Ireland has been the last OECD country to introduce a national auto enrolment retirement savings model, so this marks a significant structural change in how retirement provision is organised.


How contributions will work

The scheme is being phased in over a ten year period. At the outset, both employers and employees will contribute 1.5 per cent of gross qualifying earnings. Every three years this rate will increase by a further 1.5 per cent until it reaches 6 per cent each by year ten.

In addition to the employee and employer payments, the State will provide a top up of €1 for every €3 contributed by the employee. In effect, for every €3 that an employee saves, a further €3 will come from their employer and €1 will come from the State.

This structure means that employers need to plan for a gradually rising cost over the decade, rather than a one-off step increase.


Role of the new auto enrolment authority

A new statutory body, the National Automatic Enrolment Retirement Savings Authority (NAERSA), has been set up to administer the system. The Government has stressed that NAERSA is intended to minimise the administrative burden on employers.

NAERSA will:

  • Use payroll data from Revenue to identify workers who meet the eligibility criteria
  • Automatically enrol eligible employees into the scheme
  • Manage employee opt ins, opt outs and suspensions
  • Calculate the combined employee, employer and State contributions
  • Issue Automatic Enrolment Payroll Notifications (AEPNs) to employers with the contribution amounts due through payroll

Employers will still need to ensure their payroll systems can handle AEPNs correctly and that cash flow planning reflects the rising contribution rates over time, but the core eligibility and enrolment calculations will be centralised within NAERSA.

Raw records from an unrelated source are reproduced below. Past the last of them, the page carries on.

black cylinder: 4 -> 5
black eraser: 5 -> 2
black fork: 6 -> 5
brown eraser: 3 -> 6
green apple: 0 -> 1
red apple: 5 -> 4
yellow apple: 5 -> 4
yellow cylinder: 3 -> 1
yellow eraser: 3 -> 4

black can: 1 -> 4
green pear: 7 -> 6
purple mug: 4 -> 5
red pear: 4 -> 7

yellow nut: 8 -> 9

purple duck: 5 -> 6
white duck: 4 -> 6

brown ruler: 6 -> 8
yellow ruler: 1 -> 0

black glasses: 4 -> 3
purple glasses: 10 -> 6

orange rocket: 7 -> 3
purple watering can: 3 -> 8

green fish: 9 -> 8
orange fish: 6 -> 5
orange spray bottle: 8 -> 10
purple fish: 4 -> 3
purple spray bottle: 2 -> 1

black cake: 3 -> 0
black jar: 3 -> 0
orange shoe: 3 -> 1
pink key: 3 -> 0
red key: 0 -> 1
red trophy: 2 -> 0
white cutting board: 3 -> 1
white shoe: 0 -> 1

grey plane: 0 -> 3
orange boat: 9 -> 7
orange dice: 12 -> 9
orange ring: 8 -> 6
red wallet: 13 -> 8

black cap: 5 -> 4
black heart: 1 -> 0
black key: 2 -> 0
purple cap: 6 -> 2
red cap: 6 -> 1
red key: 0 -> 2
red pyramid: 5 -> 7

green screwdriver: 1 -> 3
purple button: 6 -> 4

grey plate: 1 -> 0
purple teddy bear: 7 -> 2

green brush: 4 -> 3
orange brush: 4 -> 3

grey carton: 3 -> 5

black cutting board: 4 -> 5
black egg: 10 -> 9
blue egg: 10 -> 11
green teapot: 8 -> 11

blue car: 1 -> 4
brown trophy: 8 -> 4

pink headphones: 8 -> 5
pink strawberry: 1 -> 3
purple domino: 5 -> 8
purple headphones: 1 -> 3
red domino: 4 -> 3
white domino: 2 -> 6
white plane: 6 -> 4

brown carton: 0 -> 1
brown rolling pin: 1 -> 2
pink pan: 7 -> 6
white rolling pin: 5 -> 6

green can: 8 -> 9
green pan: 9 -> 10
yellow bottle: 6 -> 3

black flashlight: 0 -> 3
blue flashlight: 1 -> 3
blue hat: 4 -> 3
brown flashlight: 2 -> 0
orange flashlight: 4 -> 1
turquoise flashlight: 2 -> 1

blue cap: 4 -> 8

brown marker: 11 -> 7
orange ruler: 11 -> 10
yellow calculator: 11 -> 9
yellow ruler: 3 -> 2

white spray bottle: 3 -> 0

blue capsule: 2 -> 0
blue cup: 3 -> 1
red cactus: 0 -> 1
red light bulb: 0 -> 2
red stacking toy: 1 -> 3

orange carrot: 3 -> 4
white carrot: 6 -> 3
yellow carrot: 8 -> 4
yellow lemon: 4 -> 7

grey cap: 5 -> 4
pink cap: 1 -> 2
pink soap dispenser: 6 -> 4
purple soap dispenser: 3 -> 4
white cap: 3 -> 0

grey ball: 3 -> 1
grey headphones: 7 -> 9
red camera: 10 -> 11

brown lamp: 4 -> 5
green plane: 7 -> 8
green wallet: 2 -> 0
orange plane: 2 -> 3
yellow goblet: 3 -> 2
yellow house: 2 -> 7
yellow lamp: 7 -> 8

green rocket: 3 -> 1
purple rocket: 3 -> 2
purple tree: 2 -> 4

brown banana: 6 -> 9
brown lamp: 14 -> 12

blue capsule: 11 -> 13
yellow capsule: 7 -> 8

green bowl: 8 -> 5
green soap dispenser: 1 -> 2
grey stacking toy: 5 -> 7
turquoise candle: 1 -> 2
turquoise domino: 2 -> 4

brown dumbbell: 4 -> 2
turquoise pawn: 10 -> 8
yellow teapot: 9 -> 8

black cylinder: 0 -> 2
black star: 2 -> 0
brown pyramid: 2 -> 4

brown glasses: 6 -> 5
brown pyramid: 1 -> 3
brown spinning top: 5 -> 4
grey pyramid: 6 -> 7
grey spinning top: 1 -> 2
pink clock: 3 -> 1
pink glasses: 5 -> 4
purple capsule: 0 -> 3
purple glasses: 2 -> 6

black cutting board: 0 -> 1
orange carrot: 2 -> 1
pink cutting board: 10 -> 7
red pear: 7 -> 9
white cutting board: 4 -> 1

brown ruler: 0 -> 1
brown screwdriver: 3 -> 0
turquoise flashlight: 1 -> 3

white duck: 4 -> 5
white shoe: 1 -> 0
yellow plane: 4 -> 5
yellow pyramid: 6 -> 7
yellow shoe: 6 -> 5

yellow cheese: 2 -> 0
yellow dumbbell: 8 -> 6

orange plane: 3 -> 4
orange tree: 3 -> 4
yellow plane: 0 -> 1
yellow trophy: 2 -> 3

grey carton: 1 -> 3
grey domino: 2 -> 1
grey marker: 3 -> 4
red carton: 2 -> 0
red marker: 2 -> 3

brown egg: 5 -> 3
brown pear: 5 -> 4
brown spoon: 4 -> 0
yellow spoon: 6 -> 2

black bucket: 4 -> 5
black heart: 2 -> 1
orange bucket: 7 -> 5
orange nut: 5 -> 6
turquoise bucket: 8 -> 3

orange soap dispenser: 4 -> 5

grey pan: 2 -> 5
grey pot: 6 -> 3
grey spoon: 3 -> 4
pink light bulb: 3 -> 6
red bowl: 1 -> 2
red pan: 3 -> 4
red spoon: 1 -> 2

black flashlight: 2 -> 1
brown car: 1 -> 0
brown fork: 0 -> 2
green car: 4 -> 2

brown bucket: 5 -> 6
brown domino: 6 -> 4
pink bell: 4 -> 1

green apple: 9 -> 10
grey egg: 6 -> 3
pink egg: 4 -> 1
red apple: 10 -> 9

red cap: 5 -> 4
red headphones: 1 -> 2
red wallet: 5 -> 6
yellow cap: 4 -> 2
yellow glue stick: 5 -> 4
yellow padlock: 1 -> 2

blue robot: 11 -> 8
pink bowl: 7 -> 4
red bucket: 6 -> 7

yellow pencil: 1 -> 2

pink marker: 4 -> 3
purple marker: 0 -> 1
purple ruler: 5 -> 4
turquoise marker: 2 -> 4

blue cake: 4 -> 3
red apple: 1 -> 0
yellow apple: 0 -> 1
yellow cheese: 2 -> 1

Next steps for employers and advisers

For employers, and for accountants advising them, the immediate priorities are to:

  • Register on the My Future Fund employer portal and set up payment details
  • Review payroll processes so that AEPNs can be integrated smoothly
  • Identify staff who are likely to fall within the eligibility criteria
  • Communicate the upcoming changes to employees so that they understand how auto enrolment affects their pay and long-term savings

Taking these steps now should help businesses avoid penalties, manage the financial impact of the new obligations and support staff in building meaningful retirement savings over time.

Disclaimer: This article is based on publicly available information and is intended for general guidance only. While every effort has been made to ensure accuracy at the time of publication, details may change and errors may occur. This content does not constitute financial, legal or professional advice. Readers should seek appropriate professional guidance before making decisions. Neither the publisher nor the authors accept liability for any loss arising from reliance on this material.